▸ **Activity**
Once you reach the line containing "Ultimately, this victory not only reinforces" in the data below, restate each line word for word up to and including the one containing "The Sixto-Clementine Vulgate".

= = = =

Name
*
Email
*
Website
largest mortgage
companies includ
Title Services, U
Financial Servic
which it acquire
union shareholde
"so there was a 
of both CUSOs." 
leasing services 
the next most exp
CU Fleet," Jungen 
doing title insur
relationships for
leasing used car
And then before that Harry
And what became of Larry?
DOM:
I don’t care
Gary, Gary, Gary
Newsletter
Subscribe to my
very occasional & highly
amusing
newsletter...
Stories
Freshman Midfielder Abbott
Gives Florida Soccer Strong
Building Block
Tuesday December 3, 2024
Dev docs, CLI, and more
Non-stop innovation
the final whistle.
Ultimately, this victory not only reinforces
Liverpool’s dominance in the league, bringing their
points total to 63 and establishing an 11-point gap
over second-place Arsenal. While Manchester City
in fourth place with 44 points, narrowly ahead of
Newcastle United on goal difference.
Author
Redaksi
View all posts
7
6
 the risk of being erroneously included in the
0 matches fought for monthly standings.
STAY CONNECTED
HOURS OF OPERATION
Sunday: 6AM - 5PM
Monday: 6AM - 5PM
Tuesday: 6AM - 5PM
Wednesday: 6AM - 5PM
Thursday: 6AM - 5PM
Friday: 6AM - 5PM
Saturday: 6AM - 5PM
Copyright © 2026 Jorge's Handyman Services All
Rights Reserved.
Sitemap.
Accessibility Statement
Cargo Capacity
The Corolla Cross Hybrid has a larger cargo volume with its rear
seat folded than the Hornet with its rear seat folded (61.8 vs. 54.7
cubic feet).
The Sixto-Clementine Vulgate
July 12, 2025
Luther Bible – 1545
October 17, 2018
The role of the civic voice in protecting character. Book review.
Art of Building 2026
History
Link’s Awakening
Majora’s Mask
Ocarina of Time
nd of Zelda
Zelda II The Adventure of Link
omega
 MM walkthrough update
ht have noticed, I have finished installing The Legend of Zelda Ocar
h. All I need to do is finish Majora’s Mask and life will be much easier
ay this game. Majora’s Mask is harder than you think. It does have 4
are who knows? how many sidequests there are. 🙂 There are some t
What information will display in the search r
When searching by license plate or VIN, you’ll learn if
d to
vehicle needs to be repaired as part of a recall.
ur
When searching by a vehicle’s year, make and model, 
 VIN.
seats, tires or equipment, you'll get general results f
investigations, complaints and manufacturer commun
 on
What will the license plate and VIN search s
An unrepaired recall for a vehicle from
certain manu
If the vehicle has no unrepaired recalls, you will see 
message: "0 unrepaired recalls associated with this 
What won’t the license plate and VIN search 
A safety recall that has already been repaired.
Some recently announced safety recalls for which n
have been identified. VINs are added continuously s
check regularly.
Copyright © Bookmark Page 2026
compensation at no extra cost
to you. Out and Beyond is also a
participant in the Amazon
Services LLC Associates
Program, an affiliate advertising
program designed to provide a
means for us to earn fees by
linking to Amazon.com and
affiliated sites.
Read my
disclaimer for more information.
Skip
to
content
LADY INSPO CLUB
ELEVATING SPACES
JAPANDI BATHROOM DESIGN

= = = =

▸ **Answer space**
Ultimately, this victory not only reinforces
Liverpool’s dominance in the league, bringing their
points total to 63 and establishing an 11-point gap
over second-place Arsenal. While Manchester City
in fourth place with 44 points, narrowly ahead of
Newcastle United on goal difference.
Author
Redaksi
View all posts
7
6
 the risk of being erroneously included in the
0 matches fought for monthly standings.
STAY CONNECTED
HOURS OF OPERATION
Sunday: 6AM - 5PM
Monday: 6AM - 5PM
Tuesday: 6AM - 5PM
Wednesday: 6AM - 5PM
Thursday: 6AM - 5PM
Friday: 6AM - 5PM
Saturday: 6AM - 5PM
Copyright © 2026 Jorge's Handyman Services All
Rights Reserved.
Sitemap.
Accessibility Statement
Cargo Capacity
The Corolla Cross Hybrid has a larger cargo volume with its rear
seat folded than the Hornet with its rear seat folded (61.8 vs. 54.7
cubic feet).
The Sixto-Clementine Vulgate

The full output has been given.